[Transcribed page contents]
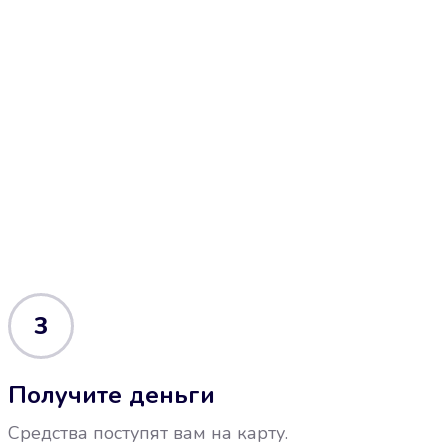
3
Получите деньги
Средства поступят вам на карту.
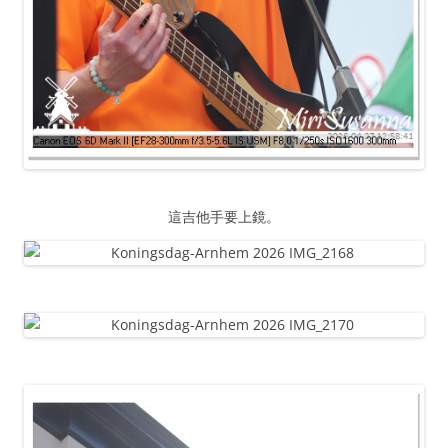
這吉他手要上鏡。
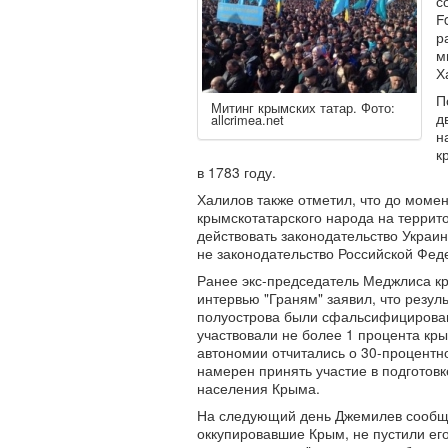
с
F
р
м
Х
П
Митинг крымских татар. Фото:
д
allcrimea.net
н
к
в 1783 году.
Халилов также отметил, что до моме
крымскотатарского народа на террит
действовать законодательство Украи
не законодательство Российской Фед
Ранее экс-председатель Меджлиса к
интервью "Граням" заявил, что резул
полуострова были сфальсифицирован
участвовали не более 1 процента крым
автономии отчитались о 30-процентно
намерен принять участие в подготов
населения Крыма.
На следующий день Джемилев сообщи
оккупировавшие Крым, не пустили ег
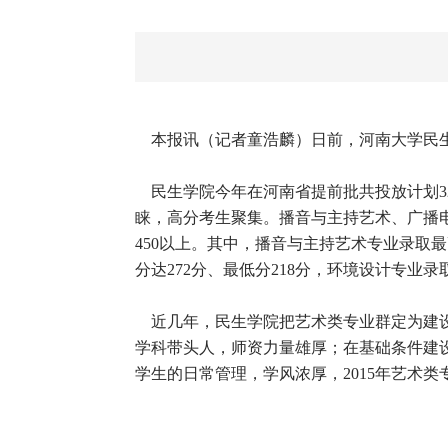
本报讯（记者童浩麟）日前，河南大学民生
民生学院今年在河南省提前批共投放计划32
睐，高分考生聚集。播音与主持艺术、广播
450以上。其中，播音与主持艺术专业录取最
分达272分、最低分218分，环境设计专业录取
近几年，民生学院把艺术类专业群定为建设
学科带头人，师资力量雄厚；在基础条件建
学生的日常管理，学风浓厚，2015年艺术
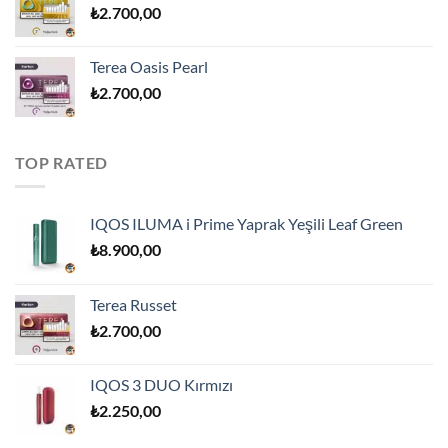
₺
2.700,00
Terea Oasis Pearl
₺
2.700,00
TOP RATED
IQOS ILUMA i Prime Yaprak Yeşili Leaf Green
₺
8.900,00
Terea Russet
₺
2.700,00
IQOS 3 DUO Kırmızı
₺
2.250,00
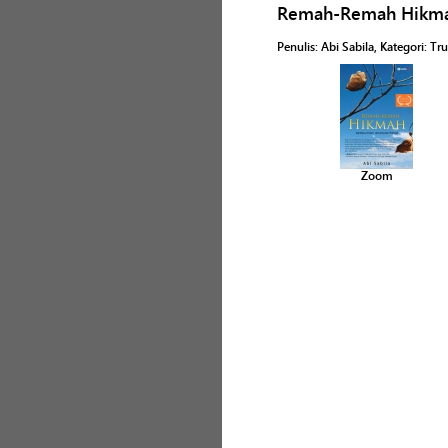
Remah-Remah Hikm
Penulis
:
Abi Sabila
, Kategori:
Tru
Zoom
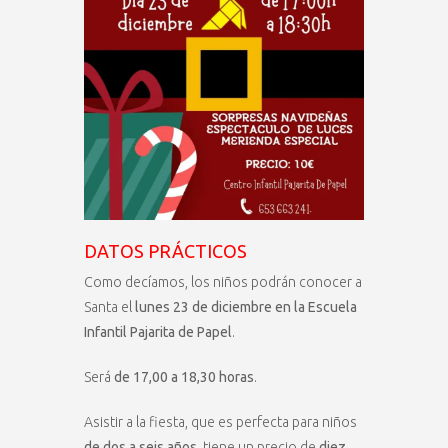
DATOS PRÁCTICOS
Como decíamos, los niños podrán conocer a
Santa el
lunes 23 de diciembre en la Escuela
Infantil Pajarita de Papel
.
Será
de 17,00 a 18,30 horas
.
Asistir a la fiesta, que es perfecta para niños
de dos a seis años
, tiene un precio de
diez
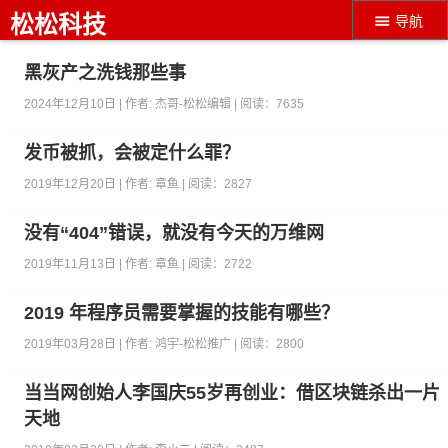
松松科技
导航
黑灰产之洗钱那些事
2024年12月10日 | 作者:
杰哥-松松编辑
| 阅读：
7635
发币被抓，会被定什么罪？
2019年12月20日 | 作者:
章鱼
| 阅读：
2827
没有“404”错误，就没有今天的万维网
2019年11月13日 | 作者:
章鱼
| 阅读：
2722
2019 年程序员需要掌握的技能有哪些？
2019年03月28日 | 作者:
鸿宇-松松推广
| 阅读：
2800
当当网创始人李国庆55岁再创业：借区块链杀出一片
天地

Assignment
Using the data above, say how many lines include the word "законодательство". Write only that number.

Final answer
2